Kinskey predicts energy industry won’t recover

Senator Dave Kinskey expressed concern that the city still supports SEEDA during this week's legislative forum. (Courtesy photo)

Senator Dave Kinskey said he’s seen Wyoming’s energy industry come back many times after a bust – but this time, he doesn’t think that’s going to happen.

Kinskey made the remarks at the opening of Tuesday’s legislative forum. That doesn’t bode well for Wyoming.

The senator, who represents Sheridan and Johnson counties in Wyoming’s Legislature, said 60 percent of Wyoming’s revenue comes from coal, oil, gas and other extractive industries.

Because of that, he said the state’s budget will be down. He said the state’s revenues are down between 25 and 30 percent over the next four to six years.

Kinskey said the state is about $200 million away from balancing the non-K through 12 accounts, but the deficit in the state’s budget for public schools continues to grow. He asked the state’s school districts to be willing to accept budget cuts and that they can find a way to take cuts in revenue without hurting education.



1 Comment

  1. Having spent the majority of my life in Wyoming, I have often thought why have the politicians never prepared for the end of oil and coal as king. From the 1960’s to present there have been many booms and busts. By the time the state realized they needed a rainy day fund, it was too little too late.
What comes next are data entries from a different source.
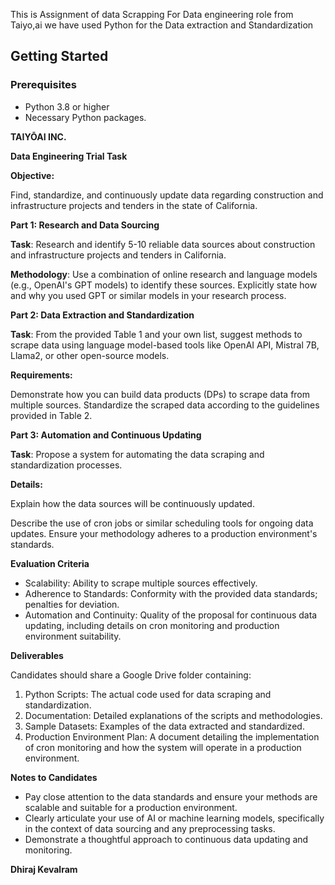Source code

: This is Assignment of data Scrapping For Data engineering role from Taiyo,ai 
we have used Python for the Data extraction and Standardization
## Getting Started

### Prerequisites

- Python 3.8 or higher
- Necessary Python packages.
 
 
 **TAIYŌAI INC.**

**Data Engineering Trial Task**

**Objective:**

Find, standardize, and continuously update data regarding construction and infrastructure projects and tenders in the state of California.

**Part 1: Research and Data Sourcing**

**Task**: Research and identify 5-10 reliable data sources about construction and infrastructure projects and tenders in California.

**Methodology**: Use a combination of online research and language models (e.g., OpenAI's GPT models) to identify these sources. Explicitly state how and why you used GPT or similar models in your research process.

**Part 2: Data Extraction and Standardization**

**Task**: From the provided Table 1 and your own list, suggest methods to scrape data using language model-based tools like OpenAI API, Mistral 7B, Llama2, or other open-source models.

**Requirements:**

Demonstrate how you can build data products (DPs) to scrape data from multiple sources. Standardize the scraped data according to the guidelines provided in Table 2.

**Part 3: Automation and Continuous Updating**

**Task**: Propose a system for automating the data scraping and standardization processes.

**Details:**

Explain how the data sources will be continuously updated.

Describe the use of cron jobs or similar scheduling tools for ongoing data updates. Ensure your methodology adheres to a production environment's standards.

**Evaluation Criteria**

- Scalability: Ability to scrape multiple sources effectively.
- Adherence to Standards: Conformity with the provided data standards; penalties for deviation.
- Automation and Continuity: Quality of the proposal for continuous data updating, including details on cron monitoring and production environment suitability.

**Deliverables**

Candidates should share a Google Drive folder containing:

1. Python Scripts: The actual code used for data scraping and standardization.
1. Documentation: Detailed explanations of the scripts and methodologies.
1. Sample Datasets: Examples of the data extracted and standardized.
1. Production Environment Plan: A document detailing the implementation of cron monitoring and how the system will operate in a production environment.

**Notes to Candidates**

- Pay close attention to the data standards and ensure your methods are scalable and suitable for a production environment.
- Clearly articulate your use of AI or machine learning models, specifically in the context of data sourcing and any preprocessing tasks.
- Demonstrate a thoughtful approach to continuous data updating and monitoring.



**Dhiraj Kevalram**
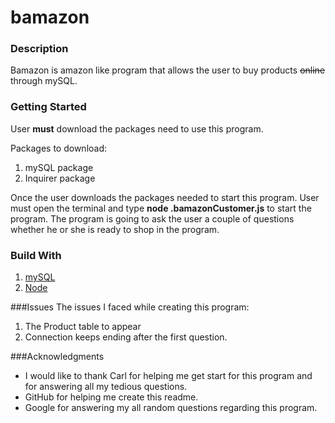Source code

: # bamazon 
### Description
Bamazon is amazon like program that allows the user to buy products ~~online~~ through mySQL.

### Getting Started
User **must** download the packages need to use this program. 

Packages to download:
1. mySQL package
2. Inquirer package

Once the user downloads the packages needed to start this program. User must open the terminal and type **node .bamazonCustomer.js** to start the program. The program is going to ask the user a couple of questions whether he or she is ready to shop in the program.

### Build With
1. [mySQL](https://www.mysql.com/)
2. [Node](https://nodejs.org/en/)

###Issues
The issues I faced while creating this program:
1. The Product table to appear
2. Connection keeps ending after the first question.

###Acknowledgments
* I would like to thank Carl for helping me get start for this program and for answering all my tedious questions. 
* GitHub for helping me create this readme.
* Google for answering my all random questions regarding this program.





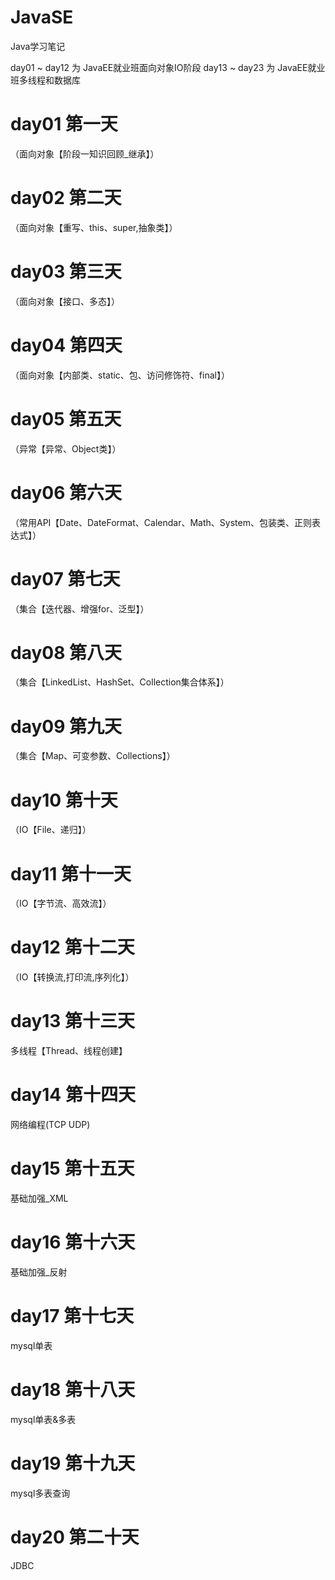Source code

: # JavaSE

Java学习笔记

day01 ~ day12 为 JavaEE就业班面向对象IO阶段
day13 ~ day23 为 JavaEE就业班多线程和数据库

# day01 第一天

（面向对象【阶段一知识回顾_继承】）

# day02 第二天

（面向对象【重写、this、super,抽象类】）

# day03 第三天

（面向对象【接口、多态】）

# day04 第四天

（面向对象【内部类、static、包、访问修饰符、final】）

# day05 第五天

（异常【异常、Object类】）

# day06 第六天

（常用API【Date、DateFormat、Calendar、Math、System、包装类、正则表达式】）

# day07 第七天

（集合【迭代器、增强for、泛型】）

# day08 第八天

（集合【LinkedList、HashSet、Collection集合体系】）

# day09 第九天

（集合【Map、可变参数、Collections】）

# day10 第十天

（IO【File、递归】）

# day11 第十一天

（IO【字节流、高效流】）

# day12 第十二天

（IO【转换流,打印流,序列化】）

# day13 第十三天

多线程【Thread、线程创建】

# day14 第十四天

网络编程(TCP UDP)

# day15 第十五天

基础加强_XML

# day16 第十六天

基础加强_反射

# day17 第十七天

mysql单表

# day18 第十八天

mysql单表&多表

# day19 第十九天

mysql多表查询

# day20 第二十天

JDBC
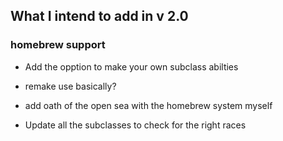 ## What I intend to add in v 2.0

### homebrew support
* Add the opption to make your own subclass abilties
* remake use basically?

* add oath of the open sea with the homebrew system myself  
* Update all the subclasses to check for the right races  
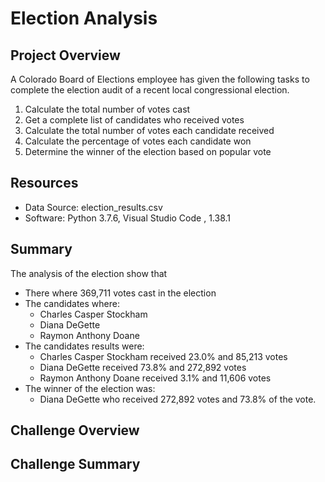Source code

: # Election Analysis  

## Project Overview 
A Colorado Board of Elections employee has given the following tasks to complete the election audit of a recent local congressional election.  

1. Calculate the total number of votes cast
2. Get a complete list of candidates who received votes
3. Calculate the total number of votes each candidate received 
4. Calculate the percentage of votes each candidate won
5. Determine the winner of the election based on popular vote

## Resources
- Data Source: election_results.csv
- Software: Python 3.7.6, Visual Studio Code , 1.38.1

## Summary 
The analysis of the election show that 
- There where 369,711 votes cast in the election 
- The candidates where: 
  - Charles Casper Stockham
  - Diana DeGette
  - Raymon Anthony Doane
- The candidates results were: 
  - Charles Casper Stockham received 23.0% and 85,213 votes
  - Diana DeGette received 73.8% and 272,892 votes
  - Raymon Anthony Doane received 3.1% and 11,606 votes
- The winner of the election was: 
  - Diana DeGette who received 272,892 votes and 73.8% of the vote.

## Challenge Overview

## Challenge Summary 

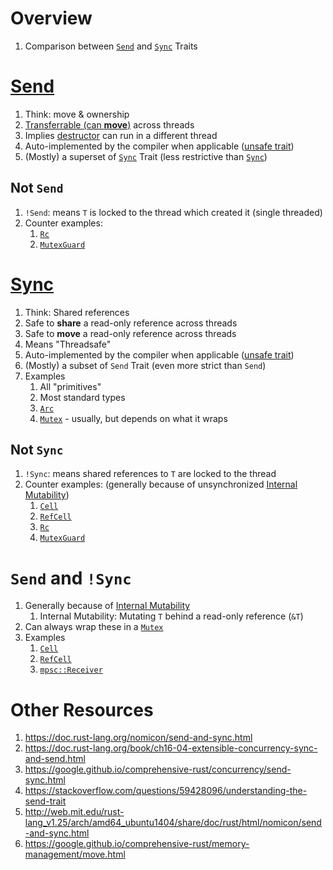 # Overview
1. Comparison between [`Send`](https://doc.rust-lang.org/std/marker/trait.Send.html) and [`Sync`](https://doc.rust-lang.org/std/marker/trait.Sync.html) Traits


# [Send](https://doc.rust-lang.org/std/marker/trait.Send.html)
1. Think: move & ownership
1. [Transferrable (can **move**)](https://google.github.io/comprehensive-rust/memory-management/move.html) across threads
1. Implies [destructor](https://doc.rust-lang.org/nomicon/destructors.html) can run in a different thread
1. Auto-implemented by the compiler when applicable ([unsafe trait](https://doc.rust-lang.org/book/ch19-01-unsafe-rust.html))
1. (Mostly) a superset of [`Sync`](https://doc.rust-lang.org/std/marker/trait.Sync.html) Trait (less restrictive than [`Sync`](https://doc.rust-lang.org/std/marker/trait.Sync.html))


## Not `Send`
1. `!Send`: means `T` is locked to the thread which created it (single threaded)
1. Counter examples:
    1. [`Rc`](https://doc.rust-lang.org/std/rc/struct.Rc.html)
    1. [`MutexGuard`](https://doc.rust-lang.org/std/sync/struct.MutexGuard.html)


# [Sync](https://doc.rust-lang.org/std/marker/trait.Sync.html)
1. Think: Shared references
1. Safe to **share** a read-only reference across threads
1. Safe to **move** a read-only reference across threads
1. Means "Threadsafe"
1. Auto-implemented by the compiler when applicable ([unsafe trait](https://doc.rust-lang.org/book/ch19-01-unsafe-rust.html))
1. (Mostly) a subset of `Send` Trait (even more strict than `Send`)
1. Examples
    1. All "primitives"
    1. Most standard types
    1. [`Arc`](https://doc.rust-lang.org/std/sync/struct.Arc.html)
    1. [`Mutex`](https://doc.rust-lang.org/std/sync/struct.Mutex.html) - usually, but depends on what it wraps

## Not `Sync`
1. `!Sync`: means shared references to `T` are locked to the thread
1. Counter examples: (generally because of unsynchronized [Internal Mutability](https://doc.rust-lang.org/reference/interior-mutability.html))
    1. [`Cell`](https://doc.rust-lang.org/std/cell/struct.Cell.html)
    1. [`RefCell`](https://doc.rust-lang.org/std/cell/struct.RefCell.html)
    1. [`Rc`](https://doc.rust-lang.org/std/rc/struct.Rc.html)
    1. [`MutexGuard`](https://doc.rust-lang.org/std/sync/struct.MutexGuard.html)


# `Send` and `!Sync`
1. Generally because of [Internal Mutability](https://doc.rust-lang.org/reference/interior-mutability.html)
    1. Internal Mutability: Mutating `T` behind a read-only reference (`&T`)
1. Can always wrap these in a [`Mutex`](https://doc.rust-lang.org/std/sync/struct.Mutex.html)
1. Examples
    1. [`Cell`](https://doc.rust-lang.org/std/cell/struct.Cell.html)
    1. [`RefCell`](https://doc.rust-lang.org/std/cell/struct.RefCell.html)
    1. [`mpsc::Receiver`](https://doc.rust-lang.org/std/sync/mpsc/struct.Receiver.html)


# Other Resources
1. https://doc.rust-lang.org/nomicon/send-and-sync.html
1. https://doc.rust-lang.org/book/ch16-04-extensible-concurrency-sync-and-send.html
1. https://google.github.io/comprehensive-rust/concurrency/send-sync.html
1. https://stackoverflow.com/questions/59428096/understanding-the-send-trait
1. http://web.mit.edu/rust-lang_v1.25/arch/amd64_ubuntu1404/share/doc/rust/html/nomicon/send-and-sync.html
1. https://google.github.io/comprehensive-rust/memory-management/move.html
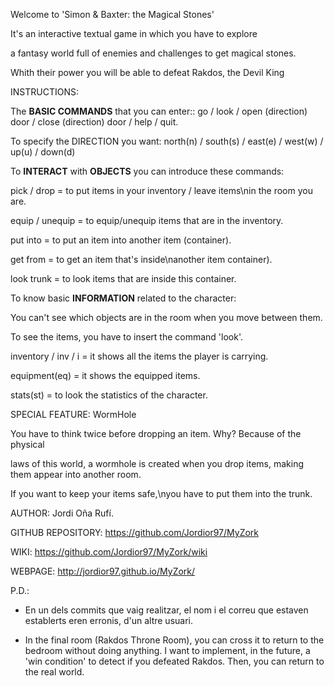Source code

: Welcome to 'Simon & Baxter: the Magical Stones'

It's an interactive textual game in which you have to explore

a fantasy world full of enemies and challenges to get magical stones. 

Whith their power you will be able to defeat Rakdos, the Devil King

INSTRUCTIONS:

The **BASIC COMMANDS** that you can enter:: go / look / open (direction) door / close (direction) door / help / quit.

To specify the DIRECTION you want: north(n) / south(s) / east(e) / west(w) / up(u) / down(d)


To **INTERACT** with **OBJECTS** you can introduce these commands:

pick / drop <item> = to put items in your inventory / leave items\nin the room you are.

equip / unequip <item> = to equip/unequip items that are in the inventory.

put <item> into <containter> = to put an item into another item (container).

get <item> from <containter> = to get an item that's inside\nanother item container).

look trunk = to look items that are inside this container.

To know basic **INFORMATION** related to the character:

You can't see which objects are in the room when you move between them.

To see the items, you have to insert the command 'look'.

inventory / inv / i = it shows all the items the player is carrying.

equipment(eq) = it shows the equipped items.

stats(st) = to look the statistics of the character.

SPECIAL FEATURE: WormHole

You have to think twice before dropping an item. Why? Because of the physical 

laws of this world, a wormhole is created when you drop items, making them appear into another room. 

If you want to keep your items safe,\nyou have to put them into the trunk.





AUTHOR: Jordi Oña Rufí.

GITHUB REPOSITORY: https://github.com/Jordior97/MyZork

WIKI: https://github.com/Jordior97/MyZork/wiki

WEBPAGE: http://jordior97.github.io/MyZork/

P.D.:	
- En un dels commits que vaig realitzar, el nom i el correu que estaven establerts eren erronis, d'un altre usuari.
	
- In the final room (Rakdos Throne Room), you can cross it to return to the bedroom without doing anything. 
  I want to implement, in the future, a 'win condition' to detect if you defeated Rakdos. 
  Then, you can return to the real world.
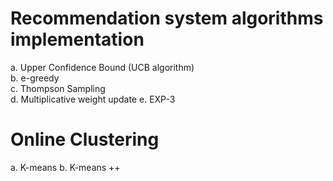 # Recommendation system algorithms implementation 
a. Upper Confidence Bound (UCB algorithm) \
b. e-greedy \
c. Thompson Sampling \
d. Multiplicative weight update
e. EXP-3 

# Online Clustering 
a. K-means 
b. K-means ++
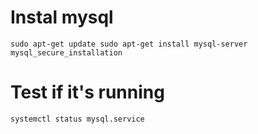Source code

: # Instal mysql 

`sudo apt-get update
sudo apt-get install mysql-server
mysql_secure_installation`

# Test if it's running 
`systemctl status mysql.service`
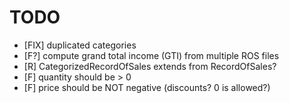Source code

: # TODO

- [FIX] duplicated categories
- [F?] compute grand total income (GTI) from multiple ROS files
- [R] CategorizedRecordOfSales extends from RecordOfSales?
- [F] quantity should be > 0
- [F] price should be NOT negative (discounts? 0 is allowed?)
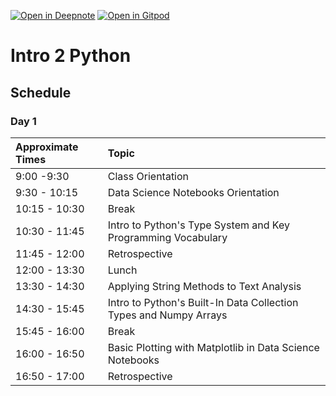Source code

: [![Open in Deepnote](https://deepnote.com/buttons/launch-in-deepnote-small.svg)](https://www.deepnote.com/launch?template=data-science&url=https://github.com/CodingForScientists/Intro2PythonKonstanz2022)
[![Open in Gitpod](https://gitpod.io/button/open-in-gitpod.svg)](https://gitpod.io/#https://github.com/CodingForScientists/Intro2PythonKonstanz2022)




# Intro 2 Python

## Schedule

### Day 1

| Approximate Times | Topic |
| :--  | :--   |
| 9:00 -9:30 | Class Orientation |
| 9:30 - 10:15 | Data Science Notebooks Orientation |
| 10:15 - 10:30 | Break |
| 10:30 - 11:45 | Intro to Python's Type System and Key Programming Vocabulary |
| 11:45 - 12:00 | Retrospective |
| 12:00 - 13:30 | Lunch |
| 13:30 - 14:30 | Applying String Methods to Text Analysis |
| 14:30 - 15:45 | Intro to Python's Built-In Data Collection Types and Numpy Arrays |
| 15:45 - 16:00 | Break |
| 16:00 - 16:50 | Basic Plotting with Matplotlib in Data Science Notebooks |
| 16:50 - 17:00 | Retrospective |

<!-- 
### Day 2

| Approximate Times | Topic                                                     |
| :--               | :--                                                       |
| 9:00 - 10:00      | Numpy Arrays                                              |
| 10:00 - 10:15     | Break                                                     |
| 10:15 - 11:00     | Logical Indexing in Numpy                                 |
| 11:00 - 12:00     | Plotting Distributions in Matplotlib                      |
| 12:00 - 13:30     | Lunch                                                     |
| 13:30 - 15:30     | Matrices in Numpy                                         |
| 15:30 - 15:45     | Break                                                     |
| 15:45 - 16:50     | Basic Image Transformations with Numpy and Matplotlib     |
| 16:50 - 17:00     | Retrospective |


### Day 3

| Approximate Times | Topic                                                     |
| :--               | :--                                                       |
| 9:00 - 9:30       | Warm-Up and Orient to VSCode in GitLab : Lists vs Arrays  |
| 9:30 - 10:15      | T-tests on Arrays with Scipy-Stats                        |
| 10:15 - 10:30     | Break                                                     |
| 10:30 - 11:15     | Introduction to Python Dictionaries                       |
| 11:15 - 11:50     | Intro to Pandas DataFrames, Reading and Writing           |
| 11:50 - 12:00     | Recollect and Reflect                                     |
| 12:00 - 13:30     | Lunch                                                     |
| 13:30 - 14:45     | T-tests on DataFrames with Scipy-Stats and Pingouin       |
| 14:45 - 15:00     | Break                                                     |
| 15:00 - 16:50     | DataFrame Selection and Aggregation                       |
| 16:50 - 17:00     | Recollect and Reflect                                     |


### Day 4

| Approximate Times | Topic                                                     |
| :--               | :--                                                       |
| 09:00 - 10:00     | Plotting with Pandas                                      |
| 10:00 - 10:15     | Break                                                     |
| 10:15 - 11:50     | DataFrame Selection and Aggregation                       |
| 11:50 - 12:00     | Recollect and Reflect                                     |
| 12:00 - 13:30     | Lunch                                                     |
| 13:30 - 14:45     | DataFrame GroupBy and Seaborn CatPlot                     |
| 14:45 - 15:00     | Break                                                     |
| 15:00 - 16:50     | Reshaping DataFrames                                      |
| 16:50 - 17:00     | Recollect and Reflect                                     |


### Day 5

| Approximate Times | Topic                                                     |
| :--               | :--                                                       |
| 09:00 - 09:30     | Project Share                                             |
| 09:30 - 10:20     | Filepaths                                                 |
| 10:20 - 10:35     | Break                                                     |
| 10:35 - 11:50     | Installing Python Locally                                 | 
| 11:50 - 12:00     | Recollect and Reflect                                     |
| 12:00 - 13:30     | Lunch                                                     |
| 13:30 - 14:15     | Conditional Flow: If-Else Blocks in Python                |
| 14:15 - 15:30     | Repeating Work: For Loops in Python                       |
| 15:30 - 15:45     | Break                                                    |
| 15:45 - 16:00     | Workshop Wrap-Up | -->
Now its back to budget cutting. Schools need funding and like it or not, the funding needs to be equal across the board. Not based on tax input. Test results by state show that schools that receive $50k per student don’t to any better than a school that gets $17k per student. It’s the quality of the admin and teachers that make the difference. The same can be said for all govt jobs and Wyoming has roughly 1 in 5 being a taxpayer funded job. In this time of covid, it seems that all govt jobs are essential. Why? Hopefully most of the state representatives have been successful businesses owners and know that when revenue shrinks, tough decisions have to be made and they will make them.